Java Applets were light years ahead of anything else including Flash. The single only reason why Java Applets did not become the defacto interactive web client side technology is due to (in my opinion) Microsoft. And as another reader pointed out, it's an animated GIF.
From my perspective, the reason they didn't catch on was because they took forever to load and most did gimmicky things like the cheezy water effect. If they had used it to make a YouTube-alike back in the day, it might have caught on.
Not really. The current flat design fad will look tired in a few years too. (I'm going to do a dance in the street when the designers finally get tired of Helvetica Light.)
What's really interesting is that the link to Amazon in 1998 looks basically like Amazon today. There's one site that hasn't really changed at all in 15 years; instead of switching fonts around, they built fulfillment warehouses instead. Interesting when you look back into the past.
I completely agree. I think it's amazing how our perception slowly shifts over time, until things that seemed high tech turn antiquated simply because we were overexposed to a certain font.
This was not long after I gave up on webcrawler and altavista. I miss the picture of the spider or web, or whatever.

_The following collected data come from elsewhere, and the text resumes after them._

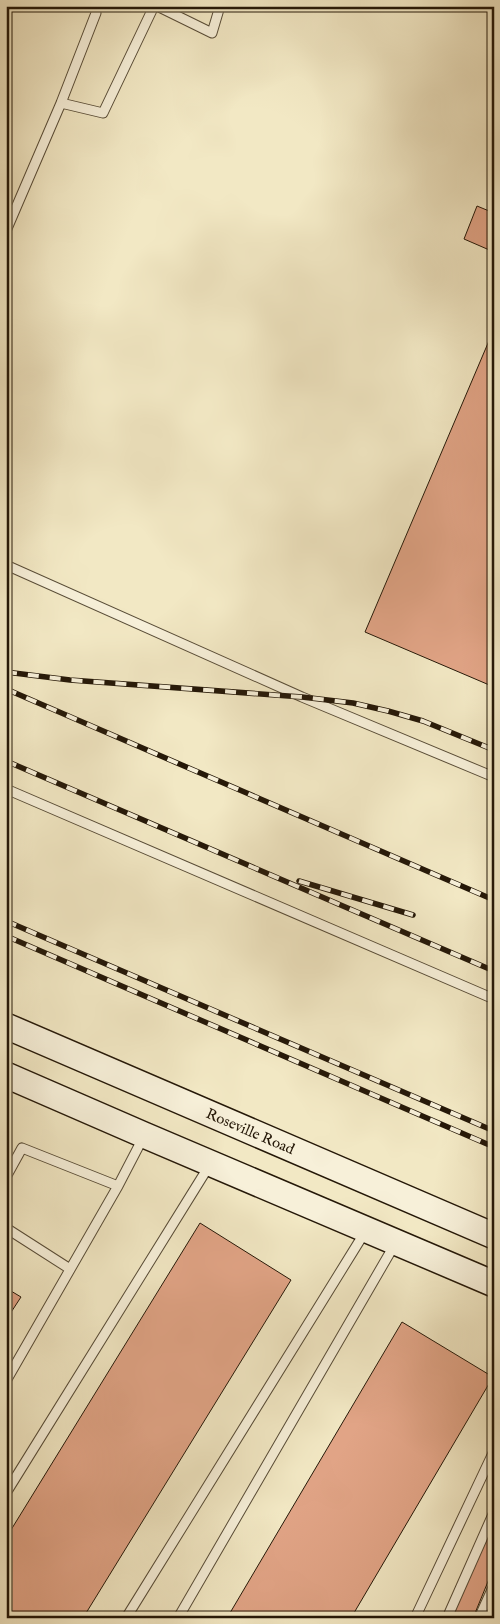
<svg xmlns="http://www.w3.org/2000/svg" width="500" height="1624" viewBox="0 0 500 1624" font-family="'IM FELL English',serif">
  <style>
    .building { fill: #e1a486; stroke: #251808 }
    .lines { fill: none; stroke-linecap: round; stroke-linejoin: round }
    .lane-casing { stroke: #584c37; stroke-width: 11 }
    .secondary-casing { stroke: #251808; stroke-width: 28 }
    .lane { stroke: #f7f0d9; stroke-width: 9 }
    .secondary { stroke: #f7f0d9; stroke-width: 25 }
    .rail-casing { stroke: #251808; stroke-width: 5.5 }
    .rail { stroke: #f7f0d9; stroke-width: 4; stroke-dasharray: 11; stroke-linecap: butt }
    .labels { text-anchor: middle; stroke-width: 5; stroke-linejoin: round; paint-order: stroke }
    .street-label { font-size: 15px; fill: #251808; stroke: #f7f0d9 }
  </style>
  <rect width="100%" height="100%" fill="#f2e8c4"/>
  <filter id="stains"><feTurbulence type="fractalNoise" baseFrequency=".004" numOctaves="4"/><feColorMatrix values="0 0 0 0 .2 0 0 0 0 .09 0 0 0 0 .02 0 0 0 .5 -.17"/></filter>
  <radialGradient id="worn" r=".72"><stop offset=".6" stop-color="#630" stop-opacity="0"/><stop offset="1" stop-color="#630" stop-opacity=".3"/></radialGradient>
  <path class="building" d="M477 206 494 213V252L464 239Z
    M494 329V687L365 632Z
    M200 1223 291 1280 83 1618H6V1538Z
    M6 1288 21 1297 6 1320Z
    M402 1322 493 1377 351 1618H227Z
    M494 1518V1567L473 1618H452Z
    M494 1597V1618H485Z"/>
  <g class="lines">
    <defs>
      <path id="lane" d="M157 6 212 33 220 6
        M61 103 103 113 154 6
        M6 231 61 103 96 13
        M6 565 302 697 494 777
        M6 789 494 999
        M6 1177 22 1148 118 1186
        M6 1228 70 1269
        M6 1381 118 1186 144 1136
        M6 1493 209 1166
        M126 1618 365 1232
        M178 1618 395 1244
        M415 1618 494 1451
        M447 1618 494 1512
        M479 1618 494 1585"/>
      <g id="secondary">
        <path id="s1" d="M6 1026 494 1236"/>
        <path d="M6 1075 144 1135 494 1284"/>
      </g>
    </defs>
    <use href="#lane" class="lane-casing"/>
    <use href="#secondary" class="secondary-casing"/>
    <use href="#lane" class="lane"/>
    <use href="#secondary" class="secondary"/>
    <defs>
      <path id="rail" d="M6 672 70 680 302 697 353 703 388 711 423 721 494 750
        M6 689 494 900
        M6 761 494 971
        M299 881 413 915
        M6 921 494 1131
        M6 936 494 1147"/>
    </defs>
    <use href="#rail" class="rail-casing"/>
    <use href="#rail" class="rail"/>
  </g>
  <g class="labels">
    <g class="street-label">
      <text dy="5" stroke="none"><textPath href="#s1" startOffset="266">Roseville Road</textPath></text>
    </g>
  </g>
  <rect width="500" height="1624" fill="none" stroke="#f2e8c4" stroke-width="25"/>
  <rect x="8" y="8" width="485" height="1609" fill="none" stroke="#251808" stroke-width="2.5"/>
  <rect x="12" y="12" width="475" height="1599" fill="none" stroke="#251808"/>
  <rect width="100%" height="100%" filter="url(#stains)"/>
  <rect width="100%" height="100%" fill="url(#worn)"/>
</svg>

You know, despite it being around almost forever (I think they tried removing it once, right?), I've never really used "I'm feeling lucky". I just never feel that way when I'm using Google, I guess.
It gives the user a very good, immediate overview of the results without bad, distracting UI noise all over the place. Sometimes less is definitely more.
Not that it bothers me much though, I've long switch to duckduckgo. They are actually innovating at this search-engine game, much unlike Google.